In this case, all claims that occurred prior to the effective date of the transfer remained with Bupa, and all claims that occurred afterwards were passed to Quinn. All of Bupa's administration staff were transferred to Quinn to enable the administration of the transferred policies to continue seamlessly.

The insurance business transfer was processed through the UK courts, taking place in accordance with Part VII of the UK's Financial Services and Markets Act 2000. While all the transferring policies were sold in Ireland through Bupa's Irish branch, they were legally underwritten by Bupa, a UK insurance company. Hence, the case was heard in the UK courts rather than through the Irish judicial system.

The transfer process included two court hearings, the involvement of the Financial Services Authority, and appropriate policyholder notification, to ensure that customers were provided with sufficient information on the proposed transfer and its effects. In addition, a report from an independent expert was required.

The role of the independent expert is to express an opinion on the likely effects of the proposed transfer on all affected policyholders, with the court relying on the report produced. The report is also freely available to policyholders. In this case, Grant Thornton, the independent expert, backed the transfer as it was very unlikely that any of the three groups of policyholders privy to the transfer would be adversely affected.

Discussions regarding the insurance business transfer began in early 2007, with the transfer successfully sanctioned by the UK High Court on 30 July, thus enabling both Bupa and Quinn to swiftly implement a key business decision. The business transfer made it possible for Bupa to successfully exit the Irish health insurance market quickly, while safeguarding the interests of its staff and policyholders, whose cover continued uninterrupted after the transfer. This prompt exit also enabled Bupa to focus on new areas and not distract critical management resource on an old business.

At the same time, Quinn was able to make a rapid and credible entry into a new market, allowing it to continue its strategy of diversification of its non-life operations, while demonstrating its future commitment to the Irish health insurance market.

Notwithstanding the successful business transfer, Bupa continued to challenge RES in the courts due to its exposure to potential liabilities under the scheme during the period prior to the transfer. Its latest appeal to the European Court of First Instance was deemed unsuccessful on 12 February. However, there remain several appeals and judicial reviews pending in the Irish courts, on behalf of both Bupa and Quinn, so this state of play is still to be settled.

- Stuart Shepley is head of the finance, actuarial and risk team within Grant Thornton's financial services group.

IRISH INSURANCE MARKET KEY PRINCIPLES

Community rating: For a given level of cover the same premium rate must be charged, regardless of age, sex or health status (bar several exceptions).

Open enrolment: Anyone who wishes to purchase health insurance must be accepted for cover, regardless of age, sex or health status.

Lifetime cover: All insurance contracts must be accepted for renewal, regardless of factors such as age, risk status and claims history.
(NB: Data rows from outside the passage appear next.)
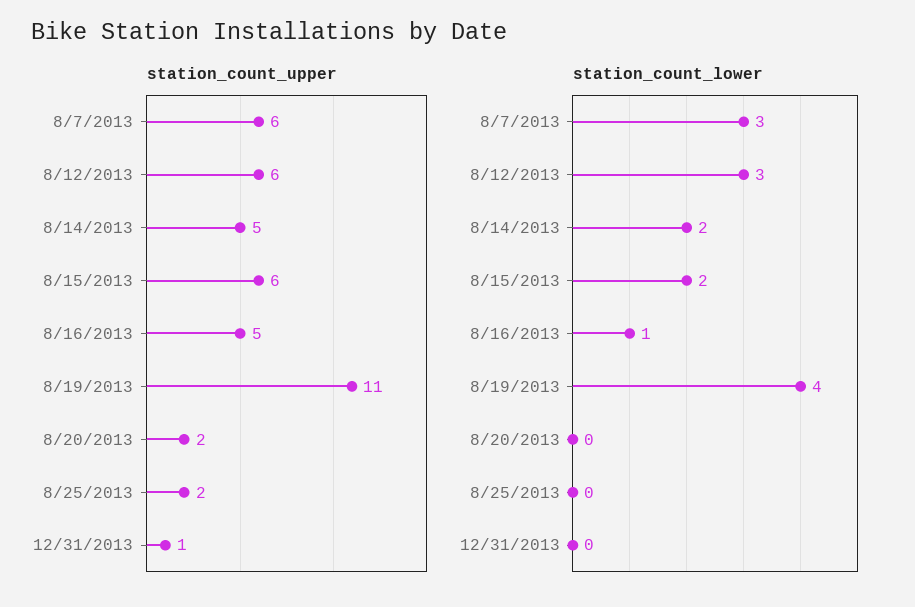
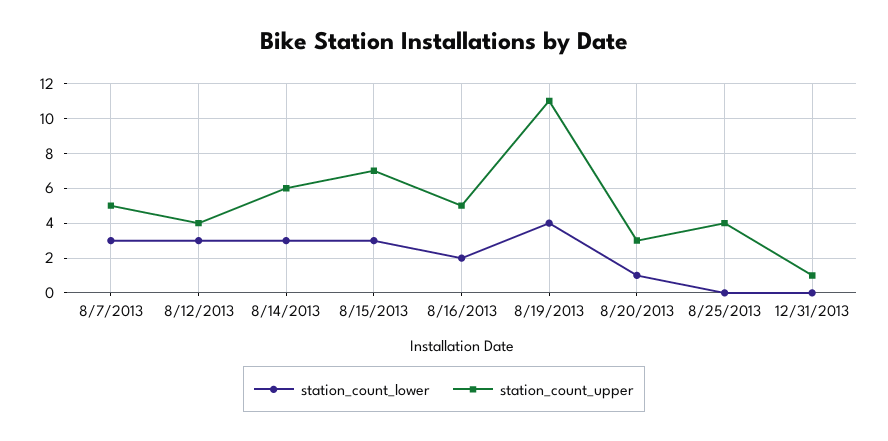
station_count_upper, 8/7/2013: 6 -> 5
station_count_upper, 8/12/2013: 6 -> 4
station_count_upper, 8/14/2013: 5 -> 6
station_count_upper, 8/15/2013: 6 -> 7
station_count_upper, 8/20/2013: 2 -> 3
station_count_upper, 8/25/2013: 2 -> 4
station_count_lower, 8/14/2013: 2 -> 3
station_count_lower, 8/15/2013: 2 -> 3
station_count_lower, 8/16/2013: 1 -> 2
station_count_lower, 8/20/2013: 0 -> 1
Insurers are able to decline to renew insurance contracts only if the customer has made a fraudulent representation or the insurer ceases to write health insurance business in Ireland.

Maximum waiting periods: There are maximum waiting periods that have been prescribed by law. These vary depending on the customer's age and whether the specific condition is pre-existing.

Minimum benefit level: All insurance contracts must provide benefits above a prescribed minimum level, as set out in the Health Insurance Act 1994. The basic benefit requirements involve a minimum scope of coverage without restriction or standardising.